● Exercise prompt: Copy the data below verbatim, starting with the line that contains "class: Magnoliopsida" and continuing through the last line of the data.

● Provided data:
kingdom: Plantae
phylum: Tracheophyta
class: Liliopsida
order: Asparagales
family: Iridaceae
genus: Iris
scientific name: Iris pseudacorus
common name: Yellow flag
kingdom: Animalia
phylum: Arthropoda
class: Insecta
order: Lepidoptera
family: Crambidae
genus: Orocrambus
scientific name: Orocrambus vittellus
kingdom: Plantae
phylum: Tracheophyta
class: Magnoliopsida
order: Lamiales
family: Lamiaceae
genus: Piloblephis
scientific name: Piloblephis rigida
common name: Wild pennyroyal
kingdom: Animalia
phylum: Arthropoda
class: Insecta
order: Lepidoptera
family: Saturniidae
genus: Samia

● Task result:
class: Magnoliopsida
order: Lamiales
family: Lamiaceae
genus: Piloblephis
scientific name: Piloblephis rigida
common name: Wild pennyroyal
kingdom: Animalia
phylum: Arthropoda
class: Insecta
order: Lepidoptera
family: Saturniidae
genus: Samia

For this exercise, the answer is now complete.